Zum vierten Mal binnen weniger Wochen endete damit im Bezirk ein Spiel vorzeitig: Zunächst war Croatia Bietigheim in Bissingen freiwillig vom Platz gegangen, dann folgte Ähnliches bei den Kreisligapartien zwischen dem TSV Grünbühl und dem GSV Höpfigheim sowie dem SKV Eglosheim und dem TV Neckarweihingen. „Die Sportgerichtsbarkeit wird sich jetzt sicher Gedanken machen, wie man diesem Trend entgegenwirken kann“, ist Ernst überzeugt.

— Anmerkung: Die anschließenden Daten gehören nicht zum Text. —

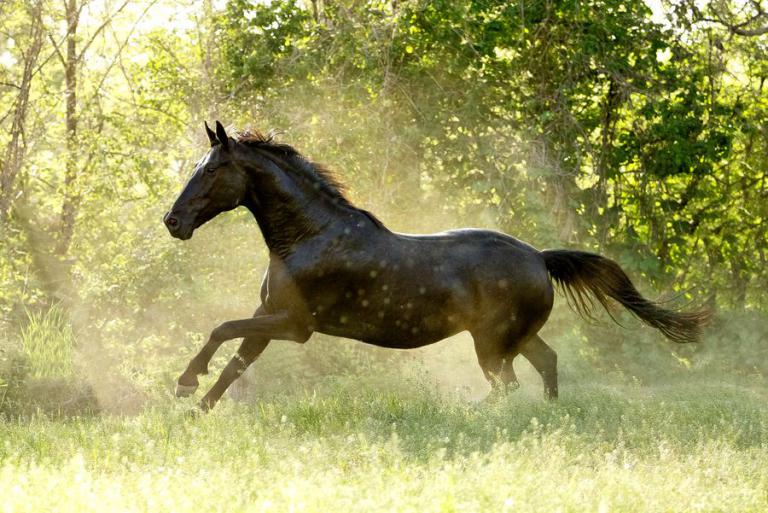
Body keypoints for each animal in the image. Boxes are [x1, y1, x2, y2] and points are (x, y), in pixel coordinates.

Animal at [163, 121, 709, 411]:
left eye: (213, 169)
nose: (173, 221)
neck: (308, 237)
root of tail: (539, 257)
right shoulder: (269, 318)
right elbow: (235, 361)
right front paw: (197, 410)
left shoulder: (295, 325)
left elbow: (220, 329)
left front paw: (185, 383)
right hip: (516, 337)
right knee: (546, 364)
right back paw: (548, 414)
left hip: (491, 343)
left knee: (507, 385)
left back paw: (475, 413)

Andere Partien zu Ende gespielt

Zu Ende gespielt wurden die übrigen Nachholspiele: Dabei verbuchte der MTV Ludwigsburg beim 2:2 in Merklingen einen Achtungserfolg, während sich der TASV Hessigheim und der SV Gebersheim torlos trennten. Mit einem 4:2-Auswärtssieg beendete der TSV Münchingen die Erfolgsserie des TSV Benningen, während der TSV Schwieberdingen im Abstiegskampf mit dem 3:4 gegen den FV Löchgau II, bei dem ab Sommer Fabrizio D’Amario neuer Trainer wird, einen Rückschlag erlitt.

Am Sonntag spielen dann: Drita Kosova Kornwestheim – TSV Heimsheim (12 Uhr), Croatia Bietigheim – MTV Ludwigsburg, TSV Münchingen – TSV Schwieberdingen, AKV Ludwigsburg – TASV Hessigheim, FSV 08 Bissingen II – TSV Höfingen, TSV Benningen – FV Löchgau II, SKV Rutesheim II – TV Aldingen (16 Uhr).